Intrusion Detection Is an Art and a Science
Certain prerequisites are necessary to make an intrusion detection system worthwhile, including the following:
• Network administrators with intrusion detection experience.
• Network administrators with the spare time to monitor a network.
• A security philosophy that includes the willingness to integrate business processes with logging technologies.
• A network infrastructure that has been well designed and hardened.
Without these elements, the intrusion detection system will be an expensive system that won’t produce results. IDSs are powerful, but complicated. They can be used to catch hackers, but they need to be wielded by an experienced network administrator. However, when they are purchased by an organization that mistakenly thinks the system will create results automatically, they fail miserably.

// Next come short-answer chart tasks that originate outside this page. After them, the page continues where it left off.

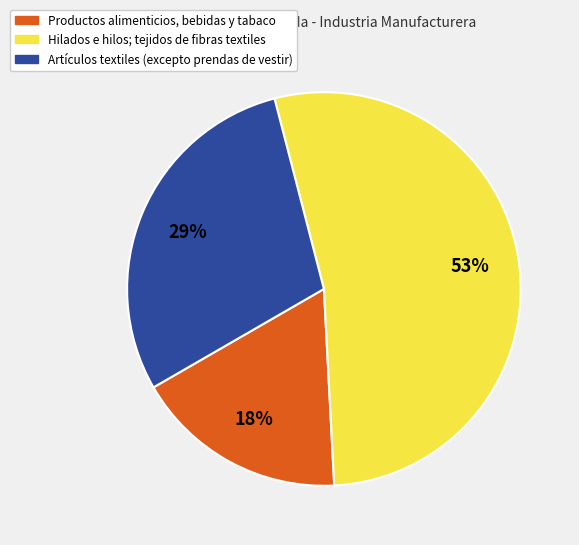

To the nearest percent, what is the combined percentage of Hilados e hilos; tejidos de fibras textiles and Artículos textiles (excepto prendas de vestir)?

82%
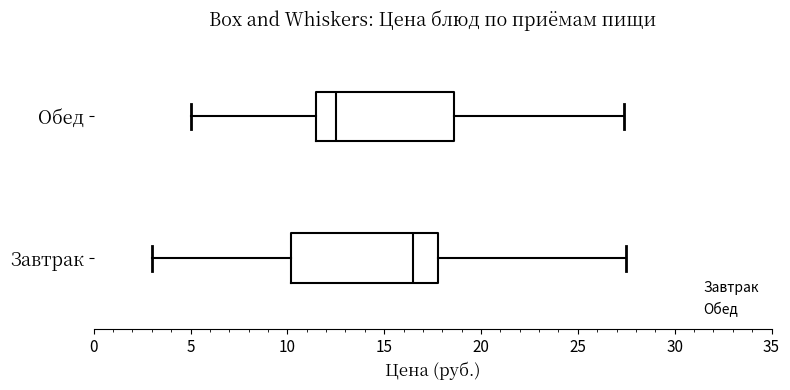

Reading bottom to top, read every box against the x-axis: the position of its median line, the range the box covers, and the ends of its whiskers. The values are not printed on the chart, so give them approximately, as read against the axis.

Завтрак: median 16.5, box 10.0 to 18.0, whiskers 3.0 to 27.5
Обед: median 12.5, box 11.5 to 18.5, whiskers 5.0 to 27.5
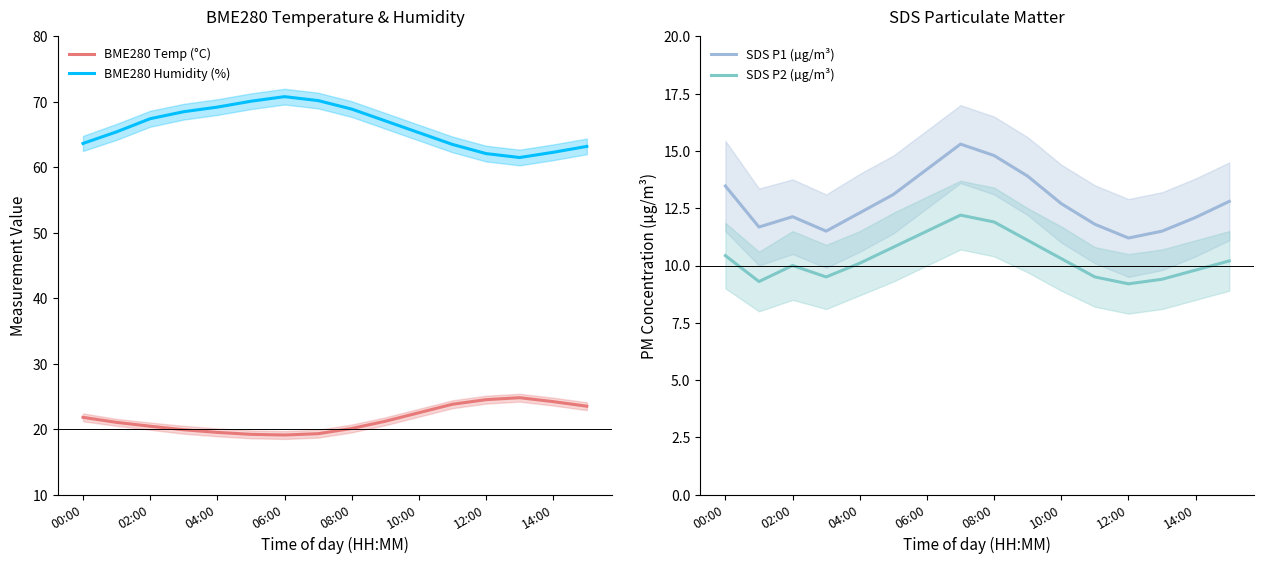

What is the sum of all BME280 Humidity (%) values?

1059.2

Despite the way vendors often market intrusion detection systems, they are not automated solutions. Virus scanners are an example of an automated solution that isused to detect, prevent, and delete viruses. Virus scanners are able to accomplish this with some efficiency because they are programmed to chase other programs. All of the movements that viruses may make are predetermined patterns. The virus scanner is constantly updated to detect and delete the latest viruses. Without the updates, it would be helpless against the newest viruses whose actions cannot be predicted.
A real hacker may use some programs as tools to help get at what he or she wants, but ultimately the high-level hacking will be performed manually. This is why catching a hacker is an art as well as a science. Intrusion detection tools can be used to catch an intruder in action if they’re focused properly on the right things. Knowing where the intruder might be at a given time (how to focus) takes expertise.